Because the S–N curve of a material is obtained when the stress ratio $R=-1$, stress amplitudes and mean stress obtained by rainflow counting were corrected by Goodman relation.

5.4. S–N Curve

The S–N curve displays the relationship between the elastic stress of materials and the number of cycles when fatigue damage occurs, where S represents the stress amplitude and N is the number of fatigue cycles. To some degree, the stress amplitude and the fatigue life are in inverse proportion to each other. The S–N curve is plotted by a large number of fatigue tests [23], considering the influence of the surface roughness factor, safety factor, stress ratio, geometric characteristics (e.g., notch, weld, etc.), and surface treatment coefficient.

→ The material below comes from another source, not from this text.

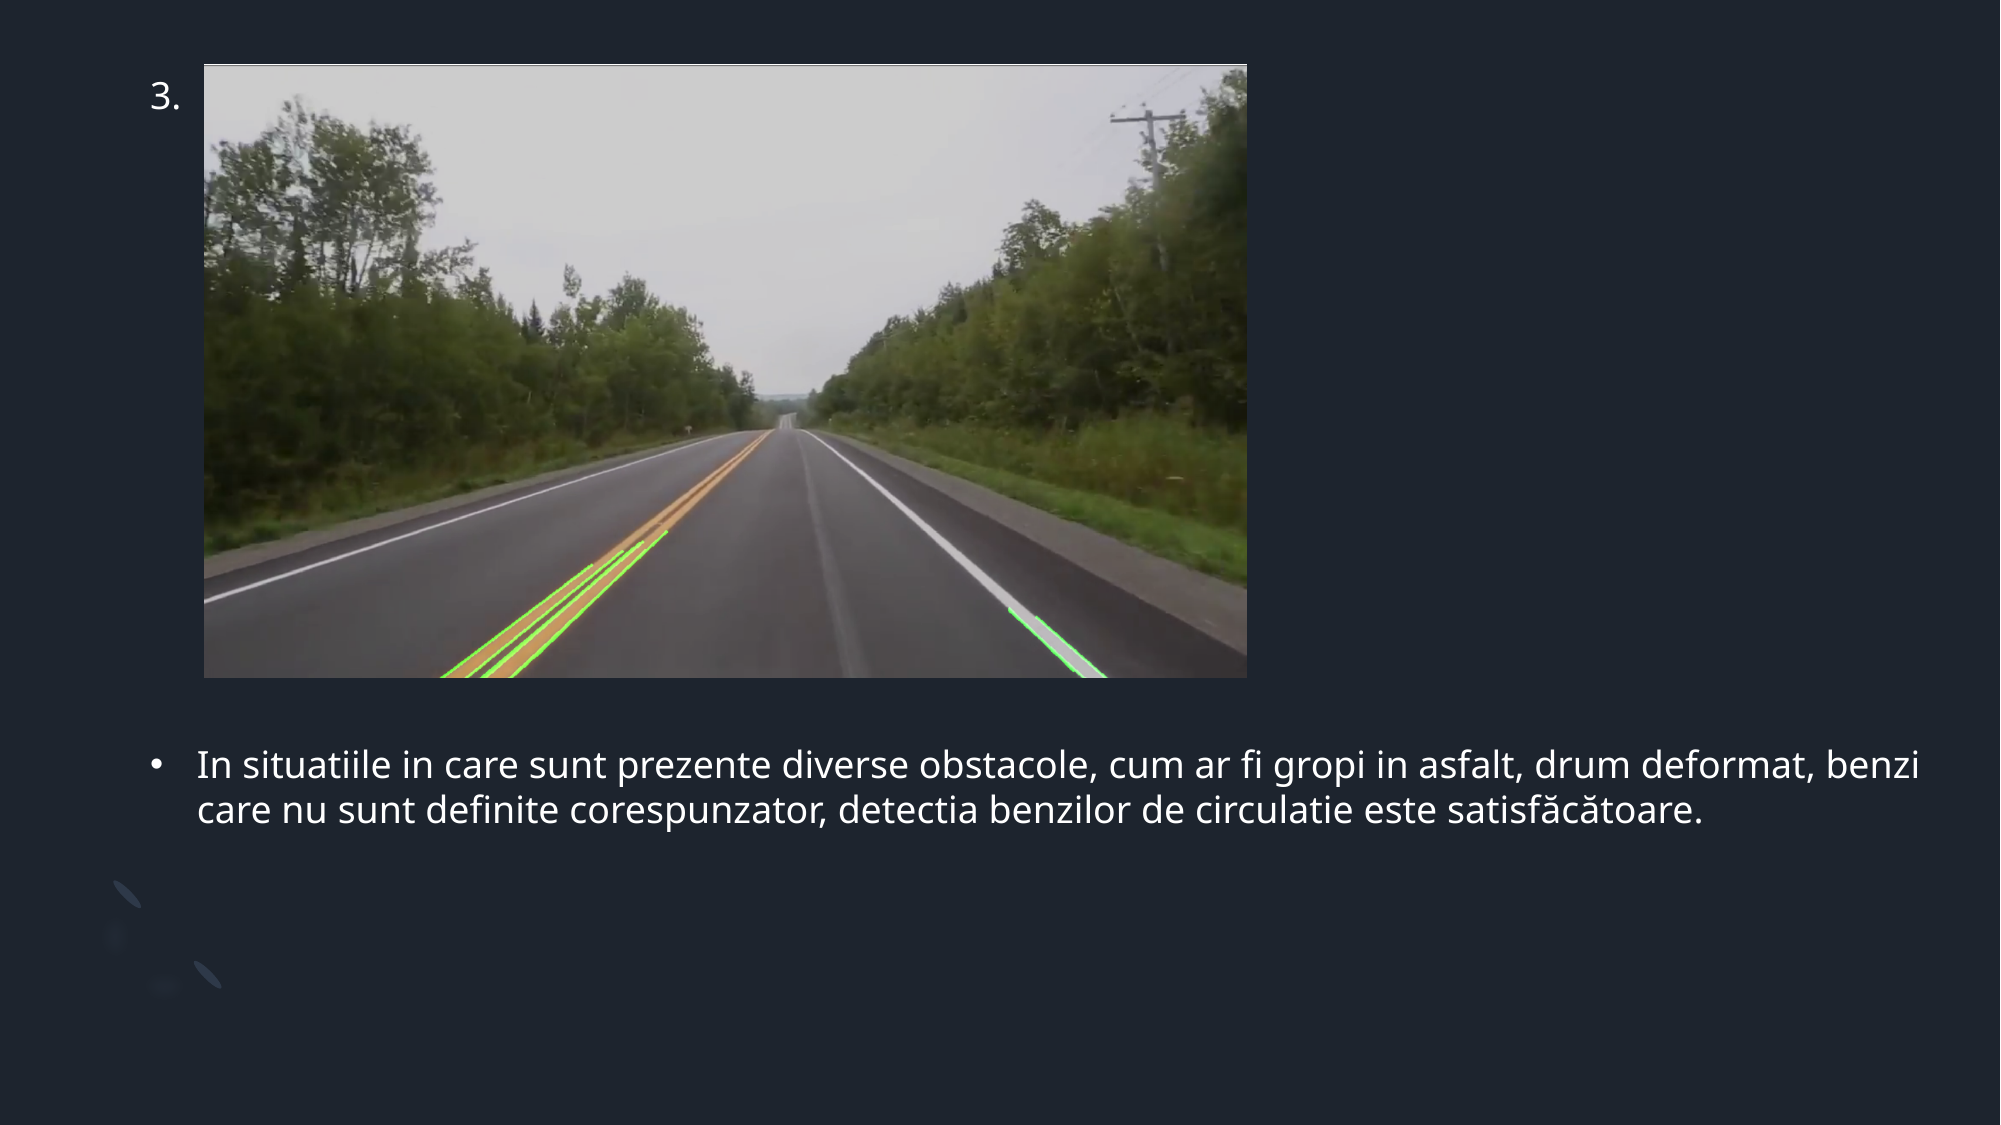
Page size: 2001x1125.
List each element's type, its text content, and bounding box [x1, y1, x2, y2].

picture [204, 64, 1247, 679]
text_box 3. [135, 64, 204, 125]
text_box In situatiile in care sunt prezente diverse obstacole, cum ar fi gropi in asfalt, drum deformat, benzi care nu sunt definite corespunzator, detectia benzilor de circulatie este satisfăcătoare. [135, 733, 1962, 839]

According to the fatigue damage features, fatigue damage can fall into two categories: low-cycle fatigue and high-cycle fatigue. The fatigue in wind turbine components is high-cycle fatigue. The numerical models suitable for high-cycle fatigue mainly consist of the Basqui model [24], the Langer model [25], and the three-parameter model [26]. The Basqui model, which is widely used in high-cycle fatigue, is defined as:

$$S^{m}N=C,$$

(15)

where m and C are parameters related to the surface roughness factor, safety factor, stress ratio, geometric characteristics, and so on.

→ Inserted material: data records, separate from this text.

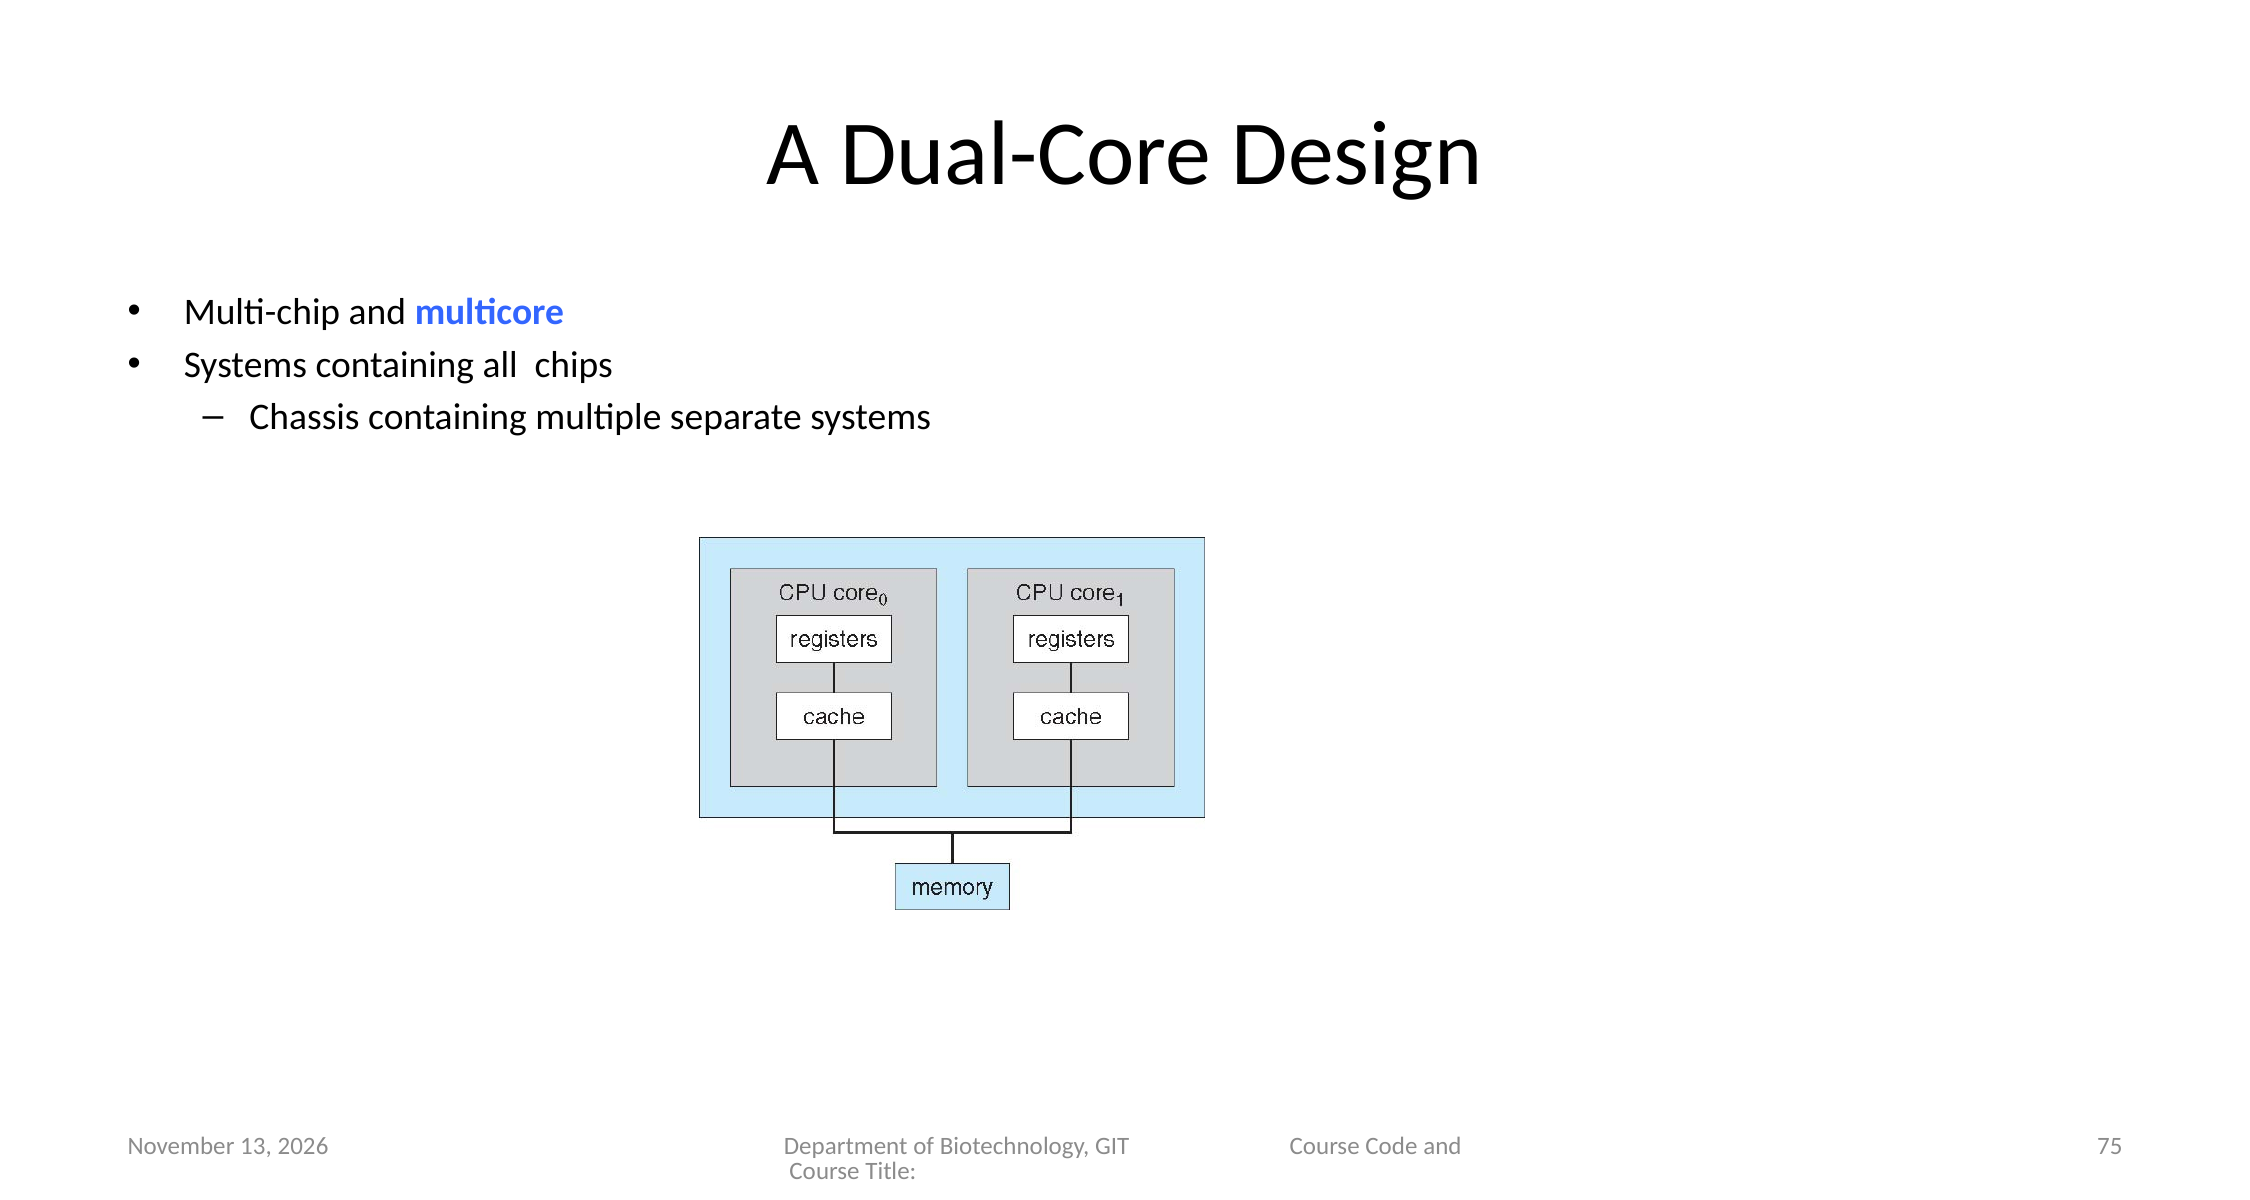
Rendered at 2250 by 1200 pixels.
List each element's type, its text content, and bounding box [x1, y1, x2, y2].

footer Department of Biotechnology, GIT Course Code and Course Title: [768, 1112, 1482, 1177]
slide_number 75 [1612, 1112, 2138, 1177]
list Multi-chip and multicore Systems containing all chips Chassis containing multiple separate systems [112, 279, 2138, 1072]
title A Dual-Core Design [112, 48, 2138, 249]
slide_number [112, 1112, 638, 1177]
picture [699, 537, 1205, 910]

The cycle times $N_i$ under different stress amplitudes can be obtained when the bolt experiences fatigue failure through the S–N curve. The Basqui model is used to produce the S–N curve in this paper. According to the GL recommendations [3] and Eurocode 3 [27], for the S–N curve of high-strength bolts, when the number of stress cycles $N<5\times {10}^6$, the slope of the curve is 3; when the number of stress cycles $N>5\times {10}^6$, the slope of the curve is 5. According to the GL recommendations, for bolts rolled after heat treatment and larger than M30, the detail category of stress amplitude is calculated as follows when the number of cycles is $2\times {10}^6$:

$$\Delta {\sigma }_{\mathrm{A},\mathrm{red}}=0.85·{(\frac{30}{d})}^{0.25}·(\frac{150}{d}+45).$$

(16)

The S–N curve of the bolt is shown in Figure 12.

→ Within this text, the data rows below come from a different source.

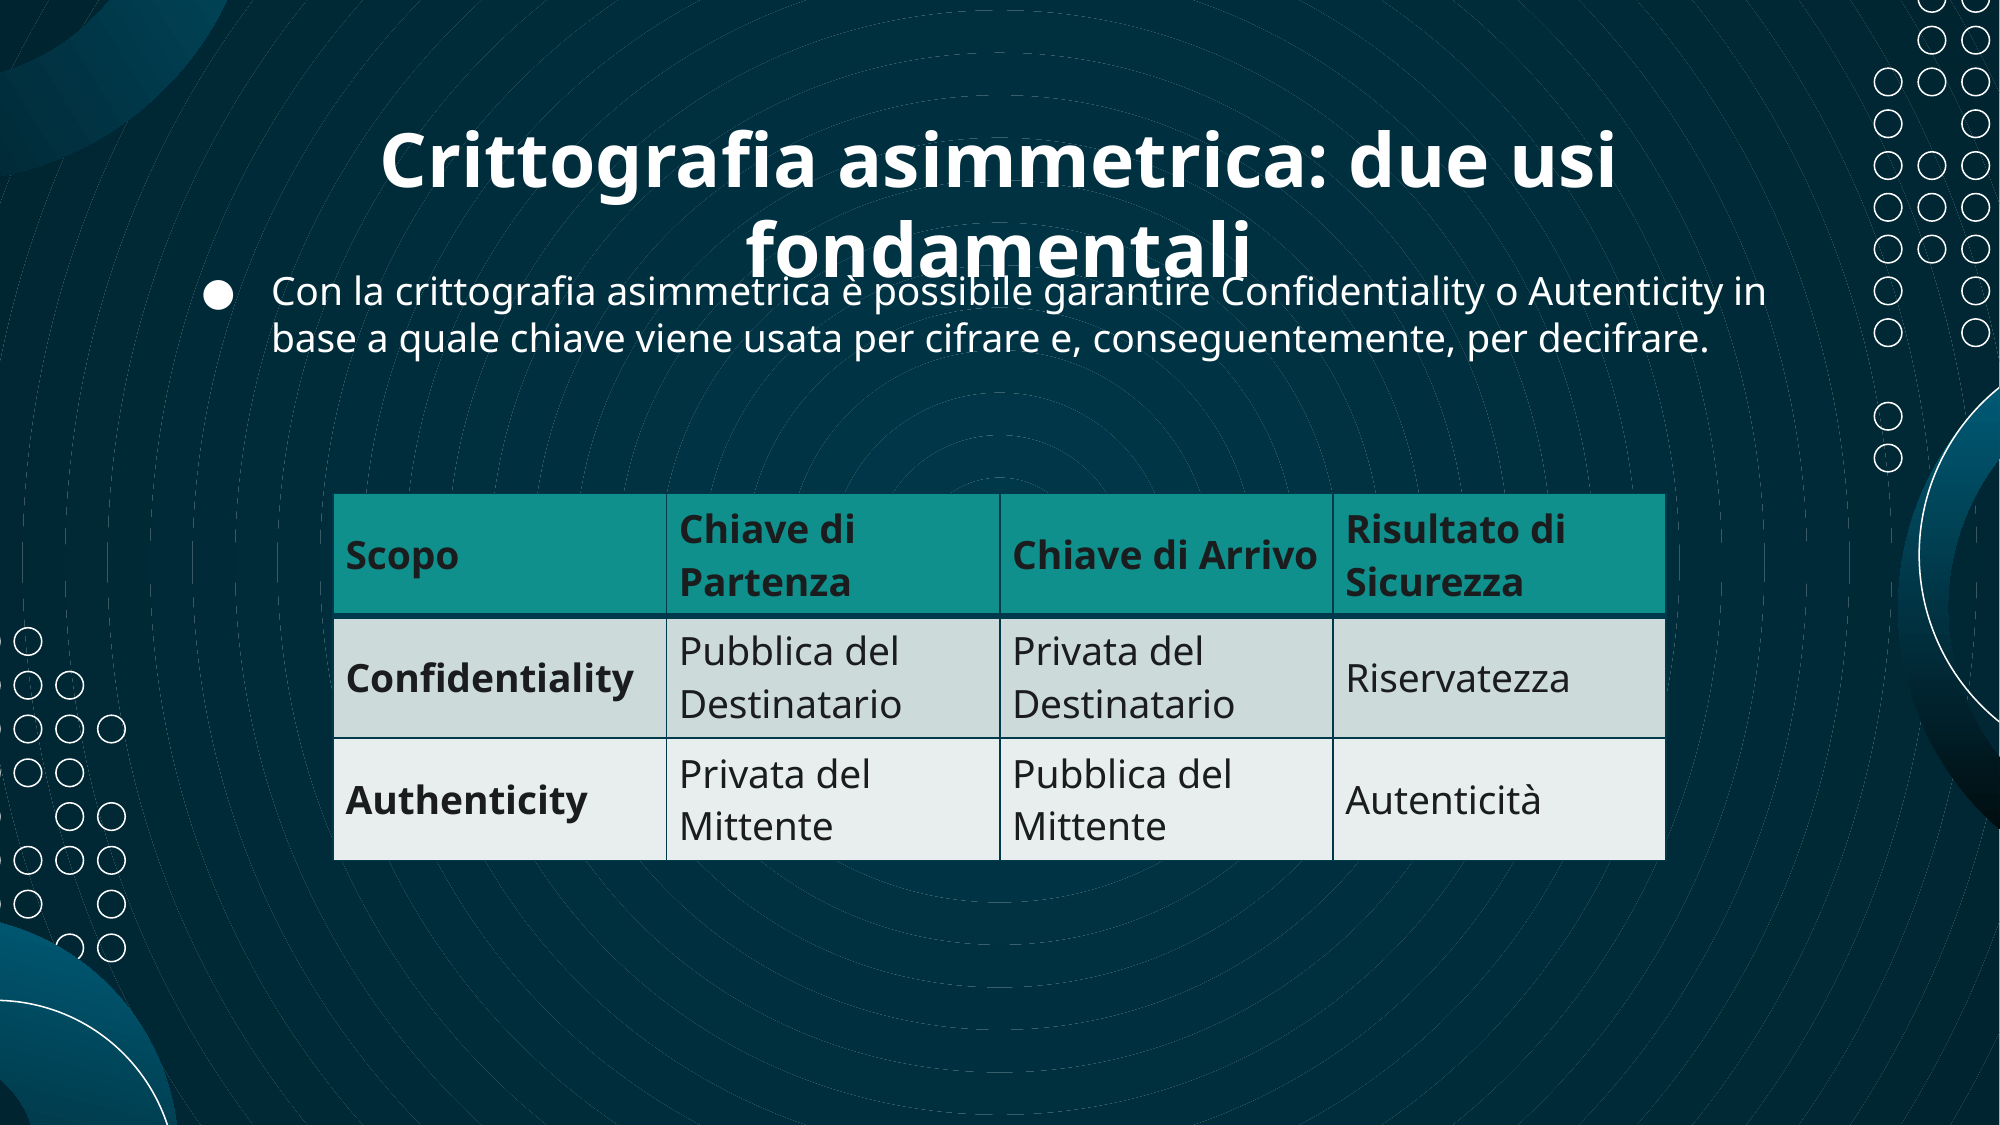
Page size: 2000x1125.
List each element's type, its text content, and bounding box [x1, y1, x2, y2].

table_cell Privata del Destinatario [1001, 619, 1332, 737]
table_cell Autenticità [1334, 739, 1665, 860]
table_cell Authenticity [334, 739, 666, 860]
table_cell Riservatezza [1334, 619, 1665, 737]
table_cell Privata del Mittente [667, 739, 999, 860]
table_header Chiave di Arrivo [1001, 494, 1332, 613]
table_cell Pubblica del Mittente [1001, 739, 1332, 860]
list Con la crittografia asimmetrica è possibile garantire Confidentiality o Autenticity in base a quale chiave viene usata per cifrare e, conseguentemente, per decifrare. [155, 252, 1844, 1000]
table_header Scopo [334, 494, 666, 613]
table_header Chiave di Partenza [667, 494, 999, 613]
table_header Risultato di Sicurezza [1334, 494, 1665, 613]
table_cell Pubblica del Destinatario [667, 619, 999, 737]
table_cell Confidentiality [334, 619, 666, 737]
title Crittografia asimmetrica: due usi fondamentali [155, 97, 1844, 252]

5.5. Linear Damage Cumulative Rules

Under the linear damage cumulative rules, all stress is independent and isolated in the cycle loading. The fatigue of materials is proportional to the work absorbed by the materials. The stress amplitude and average stress contribute to the same degree of failure which is linearly accumulated, ignoring the effect of the loading sequence in fatigue life evaluation. The failure of materials is assumed to occur when the cumulative damage reaches a certain level

The Palmgren–Miner linear damage accumulation hypothesis [28], which is the most widely used model, is validated by fatigue tests [29,30]. It can be expressed as:

$$D={\displaystyle \sum _{i=1}^k\frac{n_i}{N_i}}\le D_{\max }=1,$$

(17)

where $k$ is the number of different stress amplitudes, $D_{\max }$ is the accumulated damage sum when the failure of materials occurs, and $D$ is the accumulated damage within 20 years. Based on the above theory, the maximum damage to bolts was $1.2\times {10}^{-5}\le 1$ as obtained by programming the algorithm in MATLAB software (https://www.mathworks.com/), which meets the wind turbine design requirements according to GL recommendations [3].

6. Conclusions

In this paper, the strength of the main shaft-to-hub bolted connection in a wind turbine was analyzed by theoretical derivation and two different kinds of modeling methods. The fatigue life of bolts was analyzed under multiple random loads based on the simplified bolt model and fatigue theory. The conclusions are summarized as follows.

From the results of static analysis, the bolt strength analysis results of the simplified model were similar to those of the solid model, while the stress on bolts obtained by theoretical derivation were lower. However, the simplified bolt model saved nearly 60% of the computational time and 19% of the memory usage in comparison with the solid bolt model. Therefore, in terms of efficiency and validity, the simplified bolt model is a better choice in ultimate strength and fatigue life analysis of wind turbine bolts.